It’s Only Fair: Protecting the Land in Return for Subsidies

Tuesday, October 15, 2013

Rep. Frank Lucas, chairman of the House Agriculture Committee, claims it would be “misguided and redundant” to require farmers to protect wetlands and other environmentally sensitive lands in return for getting generous federal subsidies to pay for crop insurance.

The Oklahoma Republican said last week (Oct. 9) that he opposes attaching a “conservation compliance” provision to crop insurance because there are already similar requirements on farmers who take advantage of USDA’s “commodity, conservation and credit programs.”

One of the programs Lucas is referring to is the discredited “direct payments” program. While this wasteful program distributes payments to landowners whether or not they actually farm the land (or even live anywhere near a farm), it does at least require good stewardship of soil and water in order to receive the payments. Given that both the House and Senate versions of the farm bill eliminate direct payments, there’s a good chance that the program will finally die – more than a decade after it was originally slated to expire.

What Lucas didn’t say is that the farm bill he wants to pass would replace direct payments with a pumped-up crop insurance program. Failing to relink the long-standing conservation quid pro quo to insurance premium subsidies will gut conservation compliance. The far less generous “commodity, conservation and credit programs” cited by Rep. Lucas simply won’t create enough incentives to keep soil and wetlands protected once direct payments are gone.

The pending Senate version of the farm bill includes a provision to relink conservation compliance with crop insurance subsidies. Chairman Lucas’s competing House version does not.

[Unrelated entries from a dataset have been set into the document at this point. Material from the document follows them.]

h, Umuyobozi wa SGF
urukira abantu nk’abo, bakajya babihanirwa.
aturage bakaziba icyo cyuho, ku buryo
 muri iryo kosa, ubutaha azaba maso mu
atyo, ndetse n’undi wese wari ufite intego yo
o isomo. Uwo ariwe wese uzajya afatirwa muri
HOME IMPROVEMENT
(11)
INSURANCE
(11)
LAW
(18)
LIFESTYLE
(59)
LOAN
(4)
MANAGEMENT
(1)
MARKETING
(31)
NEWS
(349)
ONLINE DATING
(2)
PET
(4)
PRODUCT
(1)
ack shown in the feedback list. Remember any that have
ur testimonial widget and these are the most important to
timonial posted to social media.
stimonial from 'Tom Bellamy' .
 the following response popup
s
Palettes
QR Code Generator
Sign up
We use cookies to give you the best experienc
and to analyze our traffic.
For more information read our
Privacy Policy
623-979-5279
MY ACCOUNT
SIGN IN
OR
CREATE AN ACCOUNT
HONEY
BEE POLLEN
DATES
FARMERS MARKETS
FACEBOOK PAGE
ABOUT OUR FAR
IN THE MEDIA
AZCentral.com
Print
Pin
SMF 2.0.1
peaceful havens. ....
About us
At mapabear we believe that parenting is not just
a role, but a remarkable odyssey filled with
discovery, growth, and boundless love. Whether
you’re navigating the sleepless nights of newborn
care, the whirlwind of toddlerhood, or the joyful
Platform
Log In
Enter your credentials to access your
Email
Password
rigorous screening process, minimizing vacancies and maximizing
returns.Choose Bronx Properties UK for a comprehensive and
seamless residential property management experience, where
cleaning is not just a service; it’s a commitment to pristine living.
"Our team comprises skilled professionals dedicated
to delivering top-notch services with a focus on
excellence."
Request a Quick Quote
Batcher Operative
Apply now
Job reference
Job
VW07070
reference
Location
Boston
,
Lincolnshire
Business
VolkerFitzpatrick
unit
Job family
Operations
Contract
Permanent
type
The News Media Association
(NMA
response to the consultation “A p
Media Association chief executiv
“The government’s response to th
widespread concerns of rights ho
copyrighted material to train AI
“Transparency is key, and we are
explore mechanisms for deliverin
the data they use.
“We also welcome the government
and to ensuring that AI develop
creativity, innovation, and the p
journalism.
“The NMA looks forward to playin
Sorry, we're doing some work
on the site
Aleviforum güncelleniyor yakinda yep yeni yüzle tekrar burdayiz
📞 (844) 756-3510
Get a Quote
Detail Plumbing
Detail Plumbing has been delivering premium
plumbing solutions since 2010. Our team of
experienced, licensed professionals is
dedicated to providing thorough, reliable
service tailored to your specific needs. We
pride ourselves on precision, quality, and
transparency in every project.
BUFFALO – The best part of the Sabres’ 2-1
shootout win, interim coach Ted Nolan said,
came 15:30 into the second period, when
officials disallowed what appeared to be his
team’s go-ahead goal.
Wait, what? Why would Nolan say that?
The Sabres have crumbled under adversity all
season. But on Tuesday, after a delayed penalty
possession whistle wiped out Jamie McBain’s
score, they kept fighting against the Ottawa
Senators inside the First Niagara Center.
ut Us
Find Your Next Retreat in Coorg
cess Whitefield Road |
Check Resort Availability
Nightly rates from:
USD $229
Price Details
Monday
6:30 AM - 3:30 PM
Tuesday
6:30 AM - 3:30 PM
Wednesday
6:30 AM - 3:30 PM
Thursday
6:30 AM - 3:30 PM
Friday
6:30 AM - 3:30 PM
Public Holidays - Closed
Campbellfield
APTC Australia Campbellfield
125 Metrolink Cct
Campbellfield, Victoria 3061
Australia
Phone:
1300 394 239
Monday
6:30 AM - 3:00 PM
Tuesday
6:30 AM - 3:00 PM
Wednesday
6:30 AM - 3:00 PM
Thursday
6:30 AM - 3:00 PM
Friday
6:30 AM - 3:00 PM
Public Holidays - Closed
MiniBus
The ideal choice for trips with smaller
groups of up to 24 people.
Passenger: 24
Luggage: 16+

Restoring the conservation quid pro quo that used to be attached to crop insurance subsidies would actually work in farmers’ favor. If a grower has been getting direct payments, he won’t have to change anything he does if his premium subsidies carry the same conditions.

Among the subset of farmers who don’t get any support from the government except for subsidies to help pay their crop insurance premiums, only those who plant annually tilled crops on wetlands or highly erodible lands would have to come into compliance – if they aren’t already. And they would have a five-year grace period to do so.

A solid majority of farmers has consistently supported this “conservation compact” with the public whose taxes pay for the subsidies that agriculture enjoys, and that’s no small expense. Taxpayers are on the hook for an average of 60 percent of crop insurance premiums, and the public also subsidizes the insurance companies (some of them foreign-owned) that sell the policies and the claims they pay out.

With the cost to taxpayers of subsidizing crop insurance on the rise and millions of acres of fragile land going under the plow, it has never been more important to restore the conservation compliance requirement to federal crop insurance. Taxpayers are already paying more than $10 billion a year to help farmers insure their crops, and the price tag could easily get a lot higher.  In return, they deserve a commitment from farmers to protect our nation’s soil and water resources.

If Chairman Lucas is indeed a “firm believer of these conservation compliance standards,” as he claims to be, he should be in favor of re-linking them to the subsidies farmers receive to pay their crop insurance premiums – especially now that direct payments will finally be ending along with their conservation compliance requirements.